Une solution d'appoint non éprouvée dans les régions de pergélisol discontinu consiste, non pas à maintenir artificiellement le pergélisol, mais à aménager une couverture de pierre convective. Le principe de la couverture de pierre repose sur l'extraction de haleur du sol l'hiver par convection d'air dans les gros interstices de la couverture et sur l'utilisation de ce même air comme couverture isolante l'été. Une étude a été documentée en Russie (Robertson et coll. 1982), et une analyse thermique a été effectuée sur des résidus d'uranium au Canada, à l'appui de ce principe. Il est recommandé de poursuivre l'analyse thermique de ce type d'aménagement et d'en faire l'installation sur le terrain à cause de sa simplicité.

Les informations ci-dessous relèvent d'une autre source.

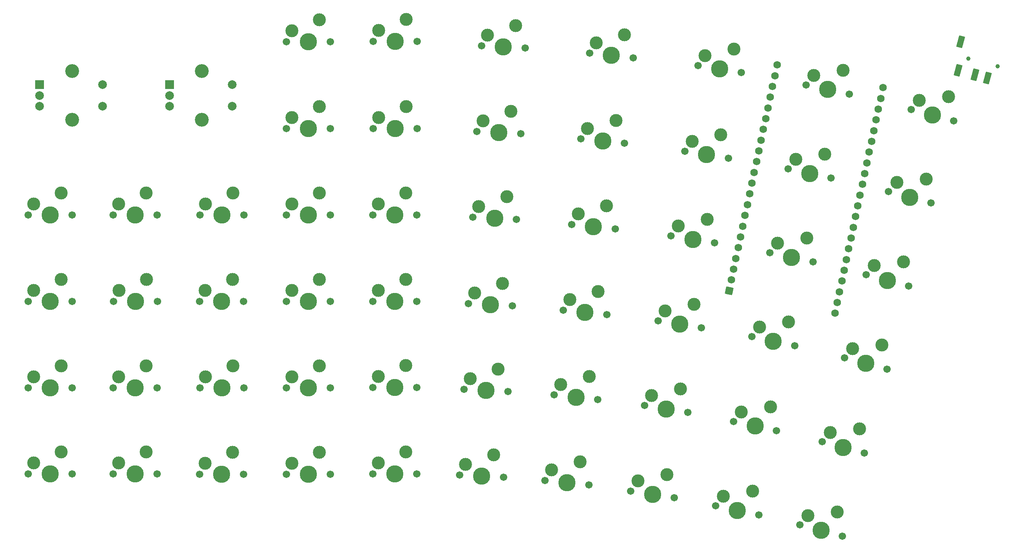
<source format=gbr>
%TF.GenerationSoftware,KiCad,Pcbnew,9.0.2*%
%TF.CreationDate,2025-07-31T22:52:32+02:00*%
%TF.ProjectId,multiboard_LEFT,6d756c74-6962-46f6-9172-645f4c454654,1.0*%
%TF.SameCoordinates,Original*%
%TF.FileFunction,Soldermask,Top*%
%TF.FilePolarity,Negative*%
%FSLAX46Y46*%
G04 Gerber Fmt 4.6, Leading zero omitted, Abs format (unit mm)*
G04 Created by KiCad (PCBNEW 9.0.2) date 2025-07-31 22:52:32*
%MOMM*%
%LPD*%
G01*
G04 APERTURE LIST*
G04 Aperture macros list*
%AMRoundRect*
0 Rectangle with rounded corners*
0 $1 Rounding radius*
0 $2 $3 $4 $5 $6 $7 $8 $9 X,Y pos of 4 corners*
0 Add a 4 corners polygon primitive as box body*
4,1,4,$2,$3,$4,$5,$6,$7,$8,$9,$2,$3,0*
0 Add four circle primitives for the rounded corners*
1,1,$1+$1,$2,$3*
1,1,$1+$1,$4,$5*
1,1,$1+$1,$6,$7*
1,1,$1+$1,$8,$9*
0 Add four rect primitives between the rounded corners*
20,1,$1+$1,$2,$3,$4,$5,0*
20,1,$1+$1,$4,$5,$6,$7,0*
20,1,$1+$1,$6,$7,$8,$9,0*
20,1,$1+$1,$8,$9,$2,$3,0*%
G04 Aperture macros list end*
%ADD10R,2.000000X2.000000*%
%ADD11C,2.000000*%
%ADD12C,3.200000*%
%ADD13C,1.000000*%
%ADD14RoundRect,0.102000X0.903079X1.052116X-0.256032X1.362699X-0.903079X-1.052116X0.256032X-1.362699X0*%
%ADD15C,1.701800*%
%ADD16C,3.000000*%
%ADD17C,3.987800*%
%ADD18RoundRect,0.102000X-0.907335X-0.589230X0.589230X-0.907335X0.907335X0.589230X-0.589230X0.907335X0*%
%ADD19C,1.734000*%
G04 APERTURE END LIST*
D10*
%TO.C,SW1*%
X52208254Y-39227130D03*
D11*
X52208254Y-44227130D03*
X52208254Y-41727130D03*
D12*
X59708254Y-36127130D03*
X59708254Y-47327130D03*
D11*
X66708254Y-44227130D03*
X66708254Y-39227130D03*
%TD*%
D10*
%TO.C,SW2*%
X82208254Y-39227130D03*
D11*
X82208254Y-44227130D03*
X82208254Y-41727130D03*
D12*
X89708254Y-36127130D03*
X89708254Y-47327130D03*
D11*
X96708254Y-44227130D03*
X96708254Y-39227130D03*
%TD*%
D13*
%TO.C,J1*%
X273686643Y-35000000D03*
X266925163Y-33188270D03*
D14*
X265158325Y-29350198D03*
X264538519Y-35913417D03*
X268402222Y-36948693D03*
X271300000Y-37725150D03*
%TD*%
D15*
%TO.C,SW42*%
X253093087Y-85801986D03*
D16*
X251954436Y-80237682D03*
D17*
X248186184Y-84487185D03*
D16*
X245163407Y-81047633D03*
D15*
X243279281Y-83172384D03*
%TD*%
%TO.C,SW19*%
X181244466Y-112033477D03*
D16*
X179249385Y-106715803D03*
D17*
X176192295Y-111502472D03*
D16*
X172668669Y-108578133D03*
D15*
X171140124Y-110971467D03*
%TD*%
%TO.C,SW17*%
X139428477Y-109257130D03*
D16*
X136888477Y-104177130D03*
D17*
X134348477Y-109257130D03*
D16*
X130538477Y-106717130D03*
D15*
X129268477Y-109257130D03*
%TD*%
%TO.C,SW47*%
X139450699Y-49337130D03*
D16*
X136910699Y-44257130D03*
D17*
X134370699Y-49337130D03*
D16*
X130560699Y-46797130D03*
D15*
X129290699Y-49337130D03*
%TD*%
%TO.C,SW12*%
X237736770Y-143610804D03*
D16*
X236598119Y-138046500D03*
D17*
X232829867Y-142296003D03*
D16*
X229807090Y-138856451D03*
D15*
X227922964Y-140981202D03*
%TD*%
%TO.C,SW38*%
X162459078Y-70373186D03*
D16*
X160188426Y-65167214D03*
D17*
X157386040Y-70107319D03*
D16*
X153714195Y-67371400D03*
D15*
X152313002Y-69841452D03*
%TD*%
%TO.C,SW35*%
X99392921Y-69387130D03*
D16*
X96852921Y-64307130D03*
D17*
X94312921Y-69387130D03*
D16*
X90502921Y-66847130D03*
D15*
X89232921Y-69387130D03*
%TD*%
%TO.C,SW32*%
X248093087Y-105001986D03*
D16*
X246954436Y-99437682D03*
D17*
X243186184Y-103687185D03*
D16*
X240163407Y-100247633D03*
D15*
X238279281Y-102372384D03*
%TD*%
%TO.C,SW62*%
X263493087Y-47601986D03*
D16*
X262354436Y-42037682D03*
D17*
X258586184Y-46287185D03*
D16*
X255563407Y-42847633D03*
D15*
X253679281Y-44972384D03*
%TD*%
%TO.C,SW61*%
X239371070Y-41413740D03*
D16*
X237942766Y-35916655D03*
D17*
X234402080Y-40357549D03*
D16*
X231203433Y-37080912D03*
D15*
X229433090Y-39301358D03*
%TD*%
%TO.C,SW49*%
X187432856Y-52797675D03*
D16*
X185437775Y-47480001D03*
D17*
X182380685Y-52266670D03*
D16*
X178857059Y-49342331D03*
D15*
X177328514Y-51735665D03*
%TD*%
%TO.C,SW48*%
X163459078Y-50573186D03*
D16*
X161188426Y-45367214D03*
D17*
X158386040Y-50307319D03*
D16*
X154714195Y-47571400D03*
D15*
X153313002Y-50041452D03*
%TD*%
%TO.C,SW29*%
X183329560Y-92397675D03*
D16*
X181334479Y-87080001D03*
D17*
X178277389Y-91866670D03*
D16*
X174753763Y-88942331D03*
D15*
X173225218Y-91335665D03*
%TD*%
%TO.C,SW59*%
X189432856Y-32997675D03*
D16*
X187437775Y-27680001D03*
D17*
X184380685Y-32466670D03*
D16*
X180857059Y-29542331D03*
D15*
X179328514Y-31935665D03*
%TD*%
%TO.C,SW7*%
X139392921Y-129257130D03*
D16*
X136852921Y-124177130D03*
D17*
X134312921Y-129257130D03*
D16*
X130502921Y-126717130D03*
D15*
X129232921Y-129257130D03*
%TD*%
%TO.C,SW22*%
X242893087Y-124401986D03*
D16*
X241754436Y-118837682D03*
D17*
X237986184Y-123087185D03*
D16*
X234963407Y-119647633D03*
D15*
X233079281Y-121772384D03*
%TD*%
%TO.C,SW25*%
X99384032Y-89307130D03*
D16*
X96844032Y-84227130D03*
D17*
X94304032Y-89307130D03*
D16*
X90494032Y-86767130D03*
D15*
X89224032Y-89307130D03*
%TD*%
%TO.C,SW15*%
X99392921Y-109307130D03*
D16*
X96852921Y-104227130D03*
D17*
X94312921Y-109307130D03*
D16*
X90502921Y-106767130D03*
D15*
X89232921Y-109307130D03*
%TD*%
%TO.C,SW27*%
X139410699Y-89337130D03*
D16*
X136870699Y-84257130D03*
D17*
X134330699Y-89337130D03*
D16*
X130520699Y-86797130D03*
D15*
X129250699Y-89337130D03*
%TD*%
%TO.C,SW5*%
X99375143Y-129307130D03*
D16*
X96835143Y-124227130D03*
D17*
X94295143Y-129307130D03*
D16*
X90485143Y-126767130D03*
D15*
X89215143Y-129307130D03*
%TD*%
%TO.C,SW10*%
X198915010Y-134762573D03*
D16*
X197200968Y-129347773D03*
D17*
X193897553Y-133967886D03*
D16*
X190531804Y-130863142D03*
D15*
X188880096Y-133173199D03*
%TD*%
%TO.C,SW21*%
X222571070Y-119213740D03*
D16*
X221142766Y-113716655D03*
D17*
X217602080Y-118157549D03*
D16*
X214403433Y-114880912D03*
D15*
X212633090Y-117101358D03*
%TD*%
%TO.C,SW9*%
X179152893Y-131784536D03*
D16*
X177157812Y-126466862D03*
D17*
X174100722Y-131253531D03*
D16*
X170577096Y-128329192D03*
D15*
X169048551Y-130722526D03*
%TD*%
%TO.C,SW52*%
X258293087Y-66601986D03*
D16*
X257154436Y-61037682D03*
D17*
X253386184Y-65287185D03*
D16*
X250363407Y-61847633D03*
D15*
X248479281Y-63972384D03*
%TD*%
%TO.C,SW36*%
X119419587Y-69387130D03*
D16*
X116879587Y-64307130D03*
D17*
X114339587Y-69387130D03*
D16*
X110529587Y-66847130D03*
D15*
X109259587Y-69387130D03*
%TD*%
%TO.C,SW4*%
X79400144Y-129257130D03*
D16*
X76860144Y-124177130D03*
D17*
X74320144Y-129257130D03*
D16*
X70510144Y-126717130D03*
D15*
X69240144Y-129257130D03*
%TD*%
%TO.C,SW57*%
X139450699Y-29257130D03*
D16*
X136910699Y-24177130D03*
D17*
X134370699Y-29257130D03*
D16*
X130560699Y-26717130D03*
D15*
X129290699Y-29257130D03*
%TD*%
%TO.C,SW30*%
X205217885Y-95411754D03*
D16*
X203503843Y-89996954D03*
D17*
X200200428Y-94617067D03*
D16*
X196834679Y-91512323D03*
D15*
X195182971Y-93822380D03*
%TD*%
%TO.C,SW40*%
X208217885Y-75811754D03*
D16*
X206503843Y-70396954D03*
D17*
X203200428Y-75017067D03*
D16*
X199834679Y-71912323D03*
D15*
X198182971Y-74222380D03*
%TD*%
%TO.C,SW16*%
X119419587Y-109307130D03*
D16*
X116879587Y-104227130D03*
D17*
X114339587Y-109307130D03*
D16*
X110529587Y-106767130D03*
D15*
X109259587Y-109307130D03*
%TD*%
%TO.C,SW18*%
X160468093Y-110173186D03*
D16*
X158197441Y-104967214D03*
D17*
X155395055Y-109907319D03*
D16*
X151723210Y-107171400D03*
D15*
X150322017Y-109641452D03*
%TD*%
%TO.C,SW34*%
X79392921Y-69387130D03*
D16*
X76852921Y-64307130D03*
D17*
X74312921Y-69387130D03*
D16*
X70502921Y-66847130D03*
D15*
X69232921Y-69387130D03*
%TD*%
%TO.C,SW41*%
X230971070Y-80213740D03*
D16*
X229542766Y-74716655D03*
D17*
X226002080Y-79157549D03*
D16*
X222803433Y-75880912D03*
D15*
X221033090Y-78101358D03*
%TD*%
%TO.C,SW14*%
X79392921Y-109307130D03*
D16*
X76852921Y-104227130D03*
D17*
X74312921Y-109307130D03*
D16*
X70502921Y-106767130D03*
D15*
X69232921Y-109307130D03*
%TD*%
%TO.C,SW31*%
X226771070Y-99613740D03*
D16*
X225342766Y-94116655D03*
D17*
X221802080Y-98557549D03*
D16*
X218603433Y-95280912D03*
D15*
X216833090Y-97501358D03*
%TD*%
%TO.C,SW46*%
X119446254Y-49387130D03*
D16*
X116906254Y-44307130D03*
D17*
X114366254Y-49387130D03*
D16*
X110556254Y-46847130D03*
D15*
X109286254Y-49387130D03*
%TD*%
%TO.C,SW33*%
X59691254Y-69387130D03*
D16*
X57151254Y-64307130D03*
D17*
X54611254Y-69387130D03*
D16*
X50801254Y-66847130D03*
D15*
X49531254Y-69387130D03*
%TD*%
%TO.C,SW60*%
X214417885Y-36411754D03*
D16*
X212703843Y-30996954D03*
D17*
X209400428Y-35617067D03*
D16*
X206034679Y-32512323D03*
D15*
X204382971Y-34822380D03*
%TD*%
%TO.C,SW58*%
X164485871Y-30773186D03*
D16*
X162215219Y-25567214D03*
D17*
X159412833Y-30507319D03*
D16*
X155740988Y-27771400D03*
D15*
X154339795Y-30241452D03*
%TD*%
%TO.C,SW13*%
X59691254Y-109307130D03*
D16*
X57151254Y-104227130D03*
D17*
X54611254Y-109307130D03*
D16*
X50801254Y-106767130D03*
D15*
X49531254Y-109307130D03*
%TD*%
%TO.C,SW50*%
X211417885Y-56211754D03*
D16*
X209703843Y-50796954D03*
D17*
X206400428Y-55417067D03*
D16*
X203034679Y-52312323D03*
D15*
X201382971Y-54622380D03*
%TD*%
%TO.C,SW37*%
X139428477Y-69337130D03*
D16*
X136888477Y-64257130D03*
D17*
X134348477Y-69337130D03*
D16*
X130538477Y-66797130D03*
D15*
X129268477Y-69337130D03*
%TD*%
%TO.C,SW28*%
X161485871Y-90373186D03*
D16*
X159215219Y-85167214D03*
D17*
X156412833Y-90107319D03*
D16*
X152740988Y-87371400D03*
D15*
X151339795Y-89841452D03*
%TD*%
%TO.C,SW24*%
X79428477Y-89307130D03*
D16*
X76888477Y-84227130D03*
D17*
X74348477Y-89307130D03*
D16*
X70538477Y-86767130D03*
D15*
X69268477Y-89307130D03*
%TD*%
%TO.C,SW26*%
X119446254Y-89307130D03*
D16*
X116906254Y-84227130D03*
D17*
X114366254Y-89307130D03*
D16*
X110556254Y-86767130D03*
D15*
X109286254Y-89307130D03*
%TD*%
%TO.C,SW11*%
X218442143Y-138706564D03*
D16*
X217013839Y-133209479D03*
D17*
X213473153Y-137650373D03*
D16*
X210274506Y-134373736D03*
D15*
X208504163Y-136594182D03*
%TD*%
D18*
%TO.C,U1*%
X211595108Y-86851121D03*
D19*
X212123203Y-84366626D03*
X212651299Y-81882131D03*
X213179395Y-79397636D03*
X213707490Y-76913141D03*
X214235586Y-74428646D03*
X214763682Y-71944152D03*
X215291777Y-69459657D03*
X215819873Y-66975162D03*
X216347969Y-64490667D03*
X216876064Y-62006172D03*
X217404160Y-59521677D03*
X217932256Y-57037182D03*
X218460352Y-54552687D03*
X218988447Y-52068192D03*
X219516543Y-49583697D03*
X220044639Y-47099201D03*
X220572734Y-44614708D03*
X221100830Y-42130213D03*
X221628926Y-39645718D03*
X222157021Y-37161223D03*
X222685117Y-34676728D03*
X236071905Y-92084495D03*
X236600000Y-89600000D03*
X237128096Y-87115505D03*
X237656192Y-84631010D03*
X238184287Y-82146515D03*
X238712383Y-79662020D03*
X239240479Y-77177526D03*
X239768575Y-74693031D03*
X240296670Y-72208536D03*
X240824766Y-69724041D03*
X241352862Y-67239546D03*
X241880957Y-64755051D03*
X242409053Y-62270556D03*
X242937149Y-59786061D03*
X243465244Y-57301566D03*
X243993340Y-54817071D03*
X244521436Y-52332577D03*
X245049531Y-49848082D03*
X245577627Y-47363587D03*
X246105723Y-44879092D03*
X246633819Y-42394597D03*
X247161914Y-39910102D03*
%TD*%
D15*
%TO.C,SW20*%
X202061568Y-115011754D03*
D16*
X200347526Y-109596954D03*
D17*
X197044111Y-114217067D03*
D16*
X193678362Y-111112323D03*
D15*
X192026654Y-113422380D03*
%TD*%
%TO.C,SW56*%
X119446254Y-29307130D03*
D16*
X116906254Y-24227130D03*
D17*
X114366254Y-29307130D03*
D16*
X110556254Y-26767130D03*
D15*
X109286254Y-29307130D03*
%TD*%
%TO.C,SW6*%
X119392921Y-129307130D03*
D16*
X116852921Y-124227130D03*
D17*
X114312921Y-129307130D03*
D16*
X110502921Y-126767130D03*
D15*
X109232921Y-129307130D03*
%TD*%
%TO.C,SW39*%
X185276539Y-72597675D03*
D16*
X183281458Y-67280001D03*
D17*
X180224368Y-72066670D03*
D16*
X176700742Y-69142331D03*
D15*
X175172197Y-71535665D03*
%TD*%
%TO.C,SW8*%
X159423649Y-130000316D03*
D16*
X157152997Y-124794344D03*
D17*
X154350611Y-129734449D03*
D16*
X150678766Y-126998530D03*
D15*
X149277573Y-129468582D03*
%TD*%
%TO.C,SW23*%
X59691254Y-89307130D03*
D16*
X57151254Y-84227130D03*
D17*
X54611254Y-89307130D03*
D16*
X50801254Y-86767130D03*
D15*
X49531254Y-89307130D03*
%TD*%
%TO.C,SW51*%
X235171070Y-60813740D03*
D16*
X233742766Y-55316655D03*
D17*
X230202080Y-59757549D03*
D16*
X227003433Y-56480912D03*
D15*
X225233090Y-58701358D03*
%TD*%
%TO.C,SW3*%
X59691254Y-129257130D03*
D16*
X57151254Y-124177130D03*
D17*
X54611254Y-129257130D03*
D16*
X50801254Y-126717130D03*
D15*
X49531254Y-129257130D03*
%TD*%
M02*

</source>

Pour obtenir plus d'information et élaborer des principes d'aménagement concernant l'utilisation du pergélisol pour empêcher la production d'acide dans les résidus, il faudrait poursuivre les travaux en procédant à des analyses en laboratoire et de bureau sur l'oxydation par les sulfures au voisinage du point de congélation; à des analyses thermiques pour mieux estimer l'épaisseur des couvertures destinées à maintenir les résidus gelés; et à l'installation et au contrôle sur le terrain des aménagements recommandés dans des pergélisols continus et discontinus.